Specialist distributor NWF Group (NWF) reported a 25% increase in first-half pre-tax profits to £3m thanks to strong demand in its fuel- and food-delivery businesses, sending the shares up 2.2% to a fresh year-high of 185p.
Turnover in the fuels business rose by 10.6% to £245.9m, despite a lower oil price, as sales of gas oil and heating oil rose due to mixed weather in the six months to the end of November.
Volumes were helped by a more targeted sales effort and the contribution from acquisitions. In the last 12 months NWF has acquired five regional fuel distributors adding almost 30% to its annual delivery volumes.
Turnover at the food business increased by 2.5% to £24.4m thanks to a higher volume of pallets despatched with a small bump ahead of the expected Brexit date at the end of October.
The firm has just signed lease on a new 240,000 square foot warehouse in Crewe to handle delivery for a major food company which has signed a new five-year contract so the volume of pallets shipped will rise significantly in coming quarters.
Start-up costs for the new facility are estimated at £500,000 with profits coming through in the financial year starting in June.

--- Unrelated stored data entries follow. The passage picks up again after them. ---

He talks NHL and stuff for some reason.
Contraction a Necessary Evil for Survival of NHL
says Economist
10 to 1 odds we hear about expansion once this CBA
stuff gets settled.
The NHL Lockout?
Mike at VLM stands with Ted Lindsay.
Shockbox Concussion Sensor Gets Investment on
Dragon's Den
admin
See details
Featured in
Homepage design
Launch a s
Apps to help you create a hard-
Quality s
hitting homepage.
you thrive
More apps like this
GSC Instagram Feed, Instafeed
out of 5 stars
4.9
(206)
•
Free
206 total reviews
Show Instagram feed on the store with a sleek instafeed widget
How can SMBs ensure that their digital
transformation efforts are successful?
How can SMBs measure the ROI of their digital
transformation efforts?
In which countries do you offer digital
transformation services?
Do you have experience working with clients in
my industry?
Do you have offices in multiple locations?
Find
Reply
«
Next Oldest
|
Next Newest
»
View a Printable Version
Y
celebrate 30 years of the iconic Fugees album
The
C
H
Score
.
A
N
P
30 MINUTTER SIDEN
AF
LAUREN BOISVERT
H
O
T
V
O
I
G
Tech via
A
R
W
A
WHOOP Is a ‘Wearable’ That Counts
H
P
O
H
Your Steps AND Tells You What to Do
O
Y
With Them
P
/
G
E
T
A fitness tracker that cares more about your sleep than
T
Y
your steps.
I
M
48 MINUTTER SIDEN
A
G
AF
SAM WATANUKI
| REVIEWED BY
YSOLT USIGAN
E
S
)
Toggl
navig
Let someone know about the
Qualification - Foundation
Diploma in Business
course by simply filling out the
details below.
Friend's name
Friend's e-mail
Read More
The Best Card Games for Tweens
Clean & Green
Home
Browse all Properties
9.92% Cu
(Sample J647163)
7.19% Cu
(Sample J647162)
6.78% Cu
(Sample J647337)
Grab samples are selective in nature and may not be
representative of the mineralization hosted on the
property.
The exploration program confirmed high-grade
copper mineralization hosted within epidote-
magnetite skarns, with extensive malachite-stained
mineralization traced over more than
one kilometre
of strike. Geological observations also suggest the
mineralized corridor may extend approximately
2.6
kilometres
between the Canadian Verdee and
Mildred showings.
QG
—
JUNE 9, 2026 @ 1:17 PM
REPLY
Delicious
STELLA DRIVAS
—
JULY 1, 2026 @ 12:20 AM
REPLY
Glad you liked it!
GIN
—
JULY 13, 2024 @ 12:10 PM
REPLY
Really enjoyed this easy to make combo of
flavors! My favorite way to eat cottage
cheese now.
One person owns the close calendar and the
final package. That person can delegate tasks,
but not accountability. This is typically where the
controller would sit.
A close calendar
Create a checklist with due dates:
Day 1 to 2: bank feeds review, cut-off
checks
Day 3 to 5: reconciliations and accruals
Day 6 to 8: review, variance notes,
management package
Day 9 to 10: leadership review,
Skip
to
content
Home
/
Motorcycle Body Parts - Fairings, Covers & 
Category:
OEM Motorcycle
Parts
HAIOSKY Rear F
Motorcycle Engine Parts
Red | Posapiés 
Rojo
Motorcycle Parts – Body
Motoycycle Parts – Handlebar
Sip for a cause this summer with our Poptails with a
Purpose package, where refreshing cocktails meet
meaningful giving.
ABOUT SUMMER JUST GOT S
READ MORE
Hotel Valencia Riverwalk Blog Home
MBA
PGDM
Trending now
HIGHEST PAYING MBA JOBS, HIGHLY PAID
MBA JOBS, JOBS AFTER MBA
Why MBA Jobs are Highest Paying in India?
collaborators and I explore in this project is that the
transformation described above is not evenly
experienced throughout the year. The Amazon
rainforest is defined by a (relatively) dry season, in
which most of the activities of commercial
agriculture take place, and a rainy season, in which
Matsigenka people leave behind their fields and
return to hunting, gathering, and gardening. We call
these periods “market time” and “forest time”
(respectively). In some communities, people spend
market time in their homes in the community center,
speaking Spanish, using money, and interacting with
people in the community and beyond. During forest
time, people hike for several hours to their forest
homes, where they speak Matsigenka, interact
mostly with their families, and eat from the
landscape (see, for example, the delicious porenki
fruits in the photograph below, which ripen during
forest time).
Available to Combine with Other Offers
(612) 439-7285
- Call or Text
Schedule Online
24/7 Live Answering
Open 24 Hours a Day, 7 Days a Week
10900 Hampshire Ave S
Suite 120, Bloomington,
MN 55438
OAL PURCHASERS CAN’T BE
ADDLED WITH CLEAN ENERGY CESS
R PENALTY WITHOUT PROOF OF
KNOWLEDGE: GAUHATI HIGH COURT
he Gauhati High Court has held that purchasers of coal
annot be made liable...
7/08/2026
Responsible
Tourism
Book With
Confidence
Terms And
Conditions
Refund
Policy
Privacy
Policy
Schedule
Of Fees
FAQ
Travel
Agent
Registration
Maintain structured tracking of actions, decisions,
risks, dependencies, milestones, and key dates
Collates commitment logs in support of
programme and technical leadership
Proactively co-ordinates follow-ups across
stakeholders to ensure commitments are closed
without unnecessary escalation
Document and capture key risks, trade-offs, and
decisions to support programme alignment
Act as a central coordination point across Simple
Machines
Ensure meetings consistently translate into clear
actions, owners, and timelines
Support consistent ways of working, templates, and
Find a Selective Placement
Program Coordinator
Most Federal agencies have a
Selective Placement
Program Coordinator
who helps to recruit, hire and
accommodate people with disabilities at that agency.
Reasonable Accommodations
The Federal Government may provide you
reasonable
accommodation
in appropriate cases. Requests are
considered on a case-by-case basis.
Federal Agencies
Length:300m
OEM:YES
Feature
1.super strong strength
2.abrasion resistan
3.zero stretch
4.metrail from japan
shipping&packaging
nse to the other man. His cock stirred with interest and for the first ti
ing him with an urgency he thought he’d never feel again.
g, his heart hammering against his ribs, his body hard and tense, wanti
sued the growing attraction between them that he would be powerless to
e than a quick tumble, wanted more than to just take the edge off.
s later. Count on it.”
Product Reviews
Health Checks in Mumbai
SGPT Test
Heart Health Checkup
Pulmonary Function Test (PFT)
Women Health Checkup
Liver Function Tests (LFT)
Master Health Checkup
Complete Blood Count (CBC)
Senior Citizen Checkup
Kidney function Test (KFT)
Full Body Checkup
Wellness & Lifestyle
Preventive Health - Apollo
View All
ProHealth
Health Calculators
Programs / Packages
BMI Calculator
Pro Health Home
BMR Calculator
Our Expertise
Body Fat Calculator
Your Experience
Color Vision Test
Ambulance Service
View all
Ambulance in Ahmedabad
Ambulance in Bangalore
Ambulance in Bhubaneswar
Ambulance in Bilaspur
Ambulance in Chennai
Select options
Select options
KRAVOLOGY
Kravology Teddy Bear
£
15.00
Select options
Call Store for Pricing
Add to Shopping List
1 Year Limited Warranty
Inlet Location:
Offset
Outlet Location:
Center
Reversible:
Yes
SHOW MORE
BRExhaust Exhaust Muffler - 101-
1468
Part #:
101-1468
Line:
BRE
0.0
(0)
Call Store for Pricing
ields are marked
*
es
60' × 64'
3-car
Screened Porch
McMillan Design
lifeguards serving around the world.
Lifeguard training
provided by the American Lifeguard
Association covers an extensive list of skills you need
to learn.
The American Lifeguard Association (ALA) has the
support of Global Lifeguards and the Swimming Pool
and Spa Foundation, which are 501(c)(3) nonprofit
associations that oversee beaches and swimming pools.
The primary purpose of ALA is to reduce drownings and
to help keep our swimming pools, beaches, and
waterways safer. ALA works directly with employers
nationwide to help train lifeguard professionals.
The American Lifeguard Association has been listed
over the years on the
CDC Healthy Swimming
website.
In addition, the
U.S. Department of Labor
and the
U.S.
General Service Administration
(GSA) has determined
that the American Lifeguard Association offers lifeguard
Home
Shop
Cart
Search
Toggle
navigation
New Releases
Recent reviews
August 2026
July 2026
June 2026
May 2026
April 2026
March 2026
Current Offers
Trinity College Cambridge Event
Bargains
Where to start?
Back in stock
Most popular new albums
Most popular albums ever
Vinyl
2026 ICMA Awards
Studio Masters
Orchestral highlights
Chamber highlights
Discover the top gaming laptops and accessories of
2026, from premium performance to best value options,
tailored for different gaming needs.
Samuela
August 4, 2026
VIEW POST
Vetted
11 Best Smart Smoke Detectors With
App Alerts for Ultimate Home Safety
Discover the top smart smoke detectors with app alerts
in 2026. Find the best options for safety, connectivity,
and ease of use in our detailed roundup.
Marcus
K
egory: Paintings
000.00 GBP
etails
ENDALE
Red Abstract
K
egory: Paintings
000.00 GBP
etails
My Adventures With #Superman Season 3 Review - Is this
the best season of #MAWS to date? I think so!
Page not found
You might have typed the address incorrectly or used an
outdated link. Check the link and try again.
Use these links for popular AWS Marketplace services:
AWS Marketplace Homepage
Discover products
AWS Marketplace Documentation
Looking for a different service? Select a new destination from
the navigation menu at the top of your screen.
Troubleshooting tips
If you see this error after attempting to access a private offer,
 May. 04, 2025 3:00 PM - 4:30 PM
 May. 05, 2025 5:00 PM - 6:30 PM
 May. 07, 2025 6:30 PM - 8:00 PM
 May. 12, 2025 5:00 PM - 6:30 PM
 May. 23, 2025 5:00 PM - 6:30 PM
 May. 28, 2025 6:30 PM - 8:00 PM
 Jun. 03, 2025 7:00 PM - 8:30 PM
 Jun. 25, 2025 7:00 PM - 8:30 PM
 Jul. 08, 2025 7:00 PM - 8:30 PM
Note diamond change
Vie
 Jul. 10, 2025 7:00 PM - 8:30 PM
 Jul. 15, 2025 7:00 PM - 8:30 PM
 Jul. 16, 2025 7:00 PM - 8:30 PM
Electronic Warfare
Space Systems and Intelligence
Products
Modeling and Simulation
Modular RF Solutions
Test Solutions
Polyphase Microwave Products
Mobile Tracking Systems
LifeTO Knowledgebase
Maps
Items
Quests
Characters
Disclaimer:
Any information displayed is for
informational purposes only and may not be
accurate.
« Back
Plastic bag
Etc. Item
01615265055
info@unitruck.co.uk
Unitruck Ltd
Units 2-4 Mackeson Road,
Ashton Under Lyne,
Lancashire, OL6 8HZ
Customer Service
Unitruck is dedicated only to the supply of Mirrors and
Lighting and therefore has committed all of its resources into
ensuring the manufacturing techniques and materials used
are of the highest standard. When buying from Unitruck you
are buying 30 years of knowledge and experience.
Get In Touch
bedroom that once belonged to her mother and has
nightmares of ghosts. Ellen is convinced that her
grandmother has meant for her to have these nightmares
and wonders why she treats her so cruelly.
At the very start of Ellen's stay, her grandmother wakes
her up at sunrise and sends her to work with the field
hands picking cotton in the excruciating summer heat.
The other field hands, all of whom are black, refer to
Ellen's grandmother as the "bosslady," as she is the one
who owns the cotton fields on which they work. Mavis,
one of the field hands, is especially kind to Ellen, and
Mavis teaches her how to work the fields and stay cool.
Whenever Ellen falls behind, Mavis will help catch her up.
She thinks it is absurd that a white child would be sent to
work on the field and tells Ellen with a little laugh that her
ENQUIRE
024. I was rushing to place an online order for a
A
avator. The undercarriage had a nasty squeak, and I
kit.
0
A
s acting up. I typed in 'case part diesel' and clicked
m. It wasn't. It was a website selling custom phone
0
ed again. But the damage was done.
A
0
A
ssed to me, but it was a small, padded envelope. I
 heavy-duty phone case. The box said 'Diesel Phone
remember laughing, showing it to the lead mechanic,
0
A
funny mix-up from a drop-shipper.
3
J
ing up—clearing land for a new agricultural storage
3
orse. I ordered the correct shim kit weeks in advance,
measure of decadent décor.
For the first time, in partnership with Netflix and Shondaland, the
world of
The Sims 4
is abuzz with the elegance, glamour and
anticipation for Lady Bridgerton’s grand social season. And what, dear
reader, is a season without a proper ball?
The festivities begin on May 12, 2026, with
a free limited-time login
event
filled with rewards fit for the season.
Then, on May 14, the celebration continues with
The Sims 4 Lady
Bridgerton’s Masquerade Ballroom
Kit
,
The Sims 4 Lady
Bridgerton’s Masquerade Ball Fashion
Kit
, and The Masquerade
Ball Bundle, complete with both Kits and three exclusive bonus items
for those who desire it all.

Both the fuel and food businesses are second half-weighted and analysts expect pre-tax profit of £6m for the six months to the end of May.
The feed business held up well considering the collapse in commodity prices, with first half revenues down 6.8% to £78.6m compared with a total feed market which was down more than 10% on last year when dry weather lifted demand.
Despite the spate of acquisitions, NWF's ratio of net debt to earnings before interest, tax, depreciation and amortisation (EBITDA) is still low at one times as the firm is increasing its profitability.